Examiné en commission des lois, mardi dernier, le texte est désormais débattu dans l’hémicycle et les discussions s’annoncent animées. Début janvier, pour faire face au mouvement des gilets jaunes, Edouard Philippe avait annoncé une  loi durcissant les sanctions contre les casseurs et les manifestations non déclarées.
 

Un texte de circonstance face aux Gilets jaunes

Pressé par le temps, le Premier ministre décide de reprendre une proposition de loi déjà votée en octobre dernier au Sénat. Son auteur n’est autre que Bruno Retailleau, le patron des sénateurs Les Républicains. Sa proposition avait été à l’époque contestée par la majorité. Aujourd’hui elle semble plus que tout justifiée par le contexte.

Un certain nombre de dispositions continuent de faire débat et la version qui va être discutée à partir d’aujourd’hui au Palais Bourbon est bien différente du texte voté par le Sénat. Si l’interdiction de manifester prévu à l’article 2 et et le délit de dissimulation du visage est maintenue, la création d'un fichier dédié aux casseurs et la mise en place de périmètres de sécurité pour contrôler les manifestants ont été supprimées. Une décision qui ne séduit pas Jean Louis Masson, député Les Républicains de la 3e circonscription du Var, interrogé par Thibault Sarrazin de RCF Méditerranée.
 

Une loi qui ne fait pas l'unanimité

De manière générale, l'opposition est vent debout contre un texte qu'elle juge trop édulcoré. Les forces de l’ordre étaient quant à elles plutôt favorables sur le principe à cette loi anti casseurs. Les policiers veulent mettre fin à l’impunité des casseurs. Malgré tout, les forces de l’ordre ne sont pas dupes. Cette loi sera compliquée à mettre en oeuvre. C'est ce qu'explique Yves Lefebvre, secrétaire général d’Unité SGP-Police-FO et de la Fédération des syndicats du ministère de l’intérieur, interrogé par Pauline de Torsiac.

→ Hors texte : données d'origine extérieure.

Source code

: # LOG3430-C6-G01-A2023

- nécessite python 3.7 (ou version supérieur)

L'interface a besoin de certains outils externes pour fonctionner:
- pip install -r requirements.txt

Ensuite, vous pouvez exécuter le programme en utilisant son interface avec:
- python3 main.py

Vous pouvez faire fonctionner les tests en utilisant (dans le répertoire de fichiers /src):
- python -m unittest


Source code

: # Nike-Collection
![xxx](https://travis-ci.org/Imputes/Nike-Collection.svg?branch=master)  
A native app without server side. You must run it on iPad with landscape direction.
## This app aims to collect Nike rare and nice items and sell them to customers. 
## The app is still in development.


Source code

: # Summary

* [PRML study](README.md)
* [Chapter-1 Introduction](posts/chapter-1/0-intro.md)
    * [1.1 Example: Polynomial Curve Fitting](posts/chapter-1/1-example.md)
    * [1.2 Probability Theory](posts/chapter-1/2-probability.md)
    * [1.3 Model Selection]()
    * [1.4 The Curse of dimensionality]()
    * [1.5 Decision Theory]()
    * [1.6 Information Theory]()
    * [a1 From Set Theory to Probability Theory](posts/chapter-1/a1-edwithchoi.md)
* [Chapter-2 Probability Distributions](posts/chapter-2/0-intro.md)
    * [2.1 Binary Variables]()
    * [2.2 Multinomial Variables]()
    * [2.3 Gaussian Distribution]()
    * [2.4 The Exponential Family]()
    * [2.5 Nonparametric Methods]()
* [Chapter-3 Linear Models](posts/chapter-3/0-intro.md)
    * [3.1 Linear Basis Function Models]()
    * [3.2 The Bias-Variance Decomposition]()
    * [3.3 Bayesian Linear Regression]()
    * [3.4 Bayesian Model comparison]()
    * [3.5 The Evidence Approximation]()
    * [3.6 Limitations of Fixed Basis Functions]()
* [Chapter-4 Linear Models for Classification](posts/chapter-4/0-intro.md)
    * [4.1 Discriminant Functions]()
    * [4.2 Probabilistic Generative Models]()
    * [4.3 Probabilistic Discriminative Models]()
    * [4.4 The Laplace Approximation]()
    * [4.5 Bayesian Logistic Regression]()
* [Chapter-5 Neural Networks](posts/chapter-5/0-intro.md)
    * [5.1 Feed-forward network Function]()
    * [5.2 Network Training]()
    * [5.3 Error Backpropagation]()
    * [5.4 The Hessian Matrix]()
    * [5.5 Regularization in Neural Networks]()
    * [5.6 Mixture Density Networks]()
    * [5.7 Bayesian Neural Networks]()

Chez les magistrats, c’est la perspective d’une interdiction administrative de manifester qui est vivement décriée. Une mesure contraire à la Constitution comme le précise Jacky Coulon, secrétaire national de l'Union syndicale des magistrats. Ce texte suscite finalement assez peu d'adhésion générale, entre ceux qui jugent cette proposition de loi liberticide et ceux qui estiment que le texte a été vidé de sa substance.

Pour rappel, deux cent amendement ont été déposés. Les débats à l'Assemblée promettent d'être agités.